=== Section Start ===
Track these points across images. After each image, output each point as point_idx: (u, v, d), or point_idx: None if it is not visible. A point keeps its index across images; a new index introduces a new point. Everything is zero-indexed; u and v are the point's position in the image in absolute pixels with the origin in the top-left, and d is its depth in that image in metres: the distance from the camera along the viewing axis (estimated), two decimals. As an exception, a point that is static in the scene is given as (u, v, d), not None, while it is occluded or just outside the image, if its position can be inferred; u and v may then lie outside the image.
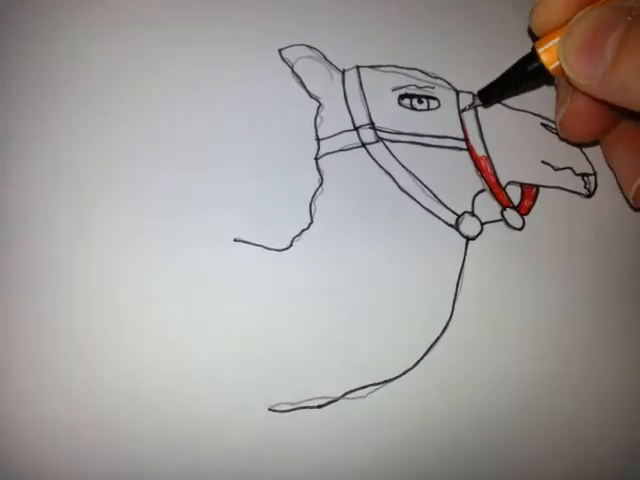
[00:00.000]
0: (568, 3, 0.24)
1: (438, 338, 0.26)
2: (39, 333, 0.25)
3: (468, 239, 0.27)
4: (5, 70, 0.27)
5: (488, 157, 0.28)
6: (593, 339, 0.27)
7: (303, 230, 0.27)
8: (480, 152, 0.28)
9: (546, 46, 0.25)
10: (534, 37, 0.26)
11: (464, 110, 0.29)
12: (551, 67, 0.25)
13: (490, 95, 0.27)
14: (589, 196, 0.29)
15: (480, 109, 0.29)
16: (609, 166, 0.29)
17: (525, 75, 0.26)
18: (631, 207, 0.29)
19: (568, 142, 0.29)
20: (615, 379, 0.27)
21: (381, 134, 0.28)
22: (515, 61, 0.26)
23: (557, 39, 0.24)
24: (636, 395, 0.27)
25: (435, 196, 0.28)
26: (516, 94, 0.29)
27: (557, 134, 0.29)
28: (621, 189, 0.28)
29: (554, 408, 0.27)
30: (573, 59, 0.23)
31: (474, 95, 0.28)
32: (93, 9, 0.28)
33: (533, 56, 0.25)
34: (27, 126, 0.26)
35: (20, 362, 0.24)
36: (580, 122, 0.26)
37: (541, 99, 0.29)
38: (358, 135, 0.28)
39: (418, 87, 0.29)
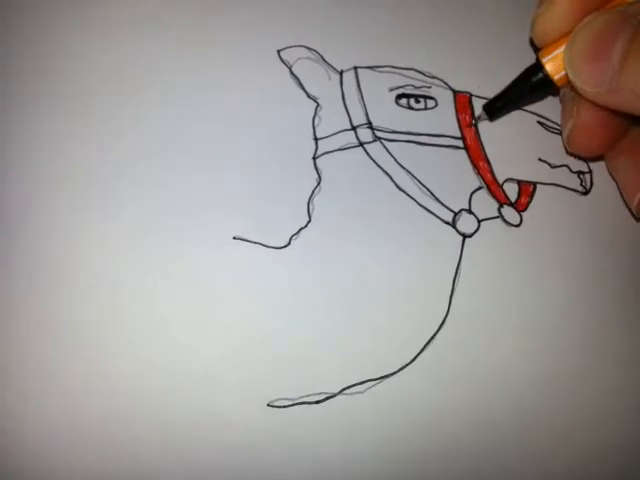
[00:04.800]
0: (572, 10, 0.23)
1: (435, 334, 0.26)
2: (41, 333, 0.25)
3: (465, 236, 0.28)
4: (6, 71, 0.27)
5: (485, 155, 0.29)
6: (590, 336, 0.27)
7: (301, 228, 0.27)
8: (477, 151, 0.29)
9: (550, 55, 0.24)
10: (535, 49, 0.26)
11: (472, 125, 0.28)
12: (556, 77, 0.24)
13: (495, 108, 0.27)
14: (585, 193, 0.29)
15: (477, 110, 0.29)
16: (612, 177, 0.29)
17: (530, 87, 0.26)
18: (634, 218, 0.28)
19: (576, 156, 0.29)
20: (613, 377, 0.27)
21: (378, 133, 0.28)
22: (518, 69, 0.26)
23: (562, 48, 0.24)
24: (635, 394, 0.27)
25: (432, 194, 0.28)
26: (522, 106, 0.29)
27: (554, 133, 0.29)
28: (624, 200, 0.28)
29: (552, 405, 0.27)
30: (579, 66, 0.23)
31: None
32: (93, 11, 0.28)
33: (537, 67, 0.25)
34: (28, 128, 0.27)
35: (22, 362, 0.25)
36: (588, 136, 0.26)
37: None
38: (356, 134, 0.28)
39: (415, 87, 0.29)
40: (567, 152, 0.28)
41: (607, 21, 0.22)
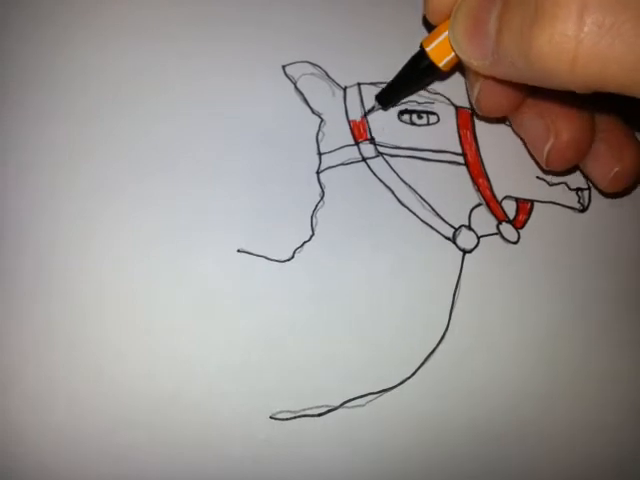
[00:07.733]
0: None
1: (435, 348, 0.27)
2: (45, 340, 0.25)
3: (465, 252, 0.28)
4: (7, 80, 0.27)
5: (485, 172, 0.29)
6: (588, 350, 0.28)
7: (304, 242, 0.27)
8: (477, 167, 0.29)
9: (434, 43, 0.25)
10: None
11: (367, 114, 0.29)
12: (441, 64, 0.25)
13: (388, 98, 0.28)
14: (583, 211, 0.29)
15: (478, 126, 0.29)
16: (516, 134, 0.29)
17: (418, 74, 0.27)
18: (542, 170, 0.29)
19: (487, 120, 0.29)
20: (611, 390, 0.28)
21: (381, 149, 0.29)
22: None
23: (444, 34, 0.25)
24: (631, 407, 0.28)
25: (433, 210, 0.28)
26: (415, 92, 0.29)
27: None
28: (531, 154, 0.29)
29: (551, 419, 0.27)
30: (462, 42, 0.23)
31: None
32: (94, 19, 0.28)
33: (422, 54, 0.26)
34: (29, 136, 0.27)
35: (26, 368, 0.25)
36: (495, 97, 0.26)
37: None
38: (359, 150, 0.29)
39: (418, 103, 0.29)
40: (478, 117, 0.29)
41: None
=== Section End ===
WHAT IS BEING ASKED
In your reply, please set down exactly the lines from the one containing "40: (567, 152, 0.28)" through the end of the records, with the pictures left out.

ANSWER BOX
40: (567, 152, 0.28)
41: (607, 21, 0.22)
[00:07.733]
0: None
1: (435, 348, 0.27)
2: (45, 340, 0.25)
3: (465, 252, 0.28)
4: (7, 80, 0.27)
5: (485, 172, 0.29)
6: (588, 350, 0.28)
7: (304, 242, 0.27)
8: (477, 167, 0.29)
9: (434, 43, 0.25)
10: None
11: (367, 114, 0.29)
12: (441, 64, 0.25)
13: (388, 98, 0.28)
14: (583, 211, 0.29)
15: (478, 126, 0.29)
16: (516, 134, 0.29)
17: (418, 74, 0.27)
18: (542, 170, 0.29)
19: (487, 120, 0.29)
20: (611, 390, 0.28)
21: (381, 149, 0.29)
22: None
23: (444, 34, 0.25)
24: (631, 407, 0.28)
25: (433, 210, 0.28)
26: (415, 92, 0.29)
27: None
28: (531, 154, 0.29)
29: (551, 419, 0.27)
30: (462, 42, 0.23)
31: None
32: (94, 19, 0.28)
33: (422, 54, 0.26)
34: (29, 136, 0.27)
35: (26, 368, 0.25)
36: (495, 97, 0.26)
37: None
38: (359, 150, 0.29)
39: (418, 103, 0.29)
40: (478, 117, 0.29)
41: None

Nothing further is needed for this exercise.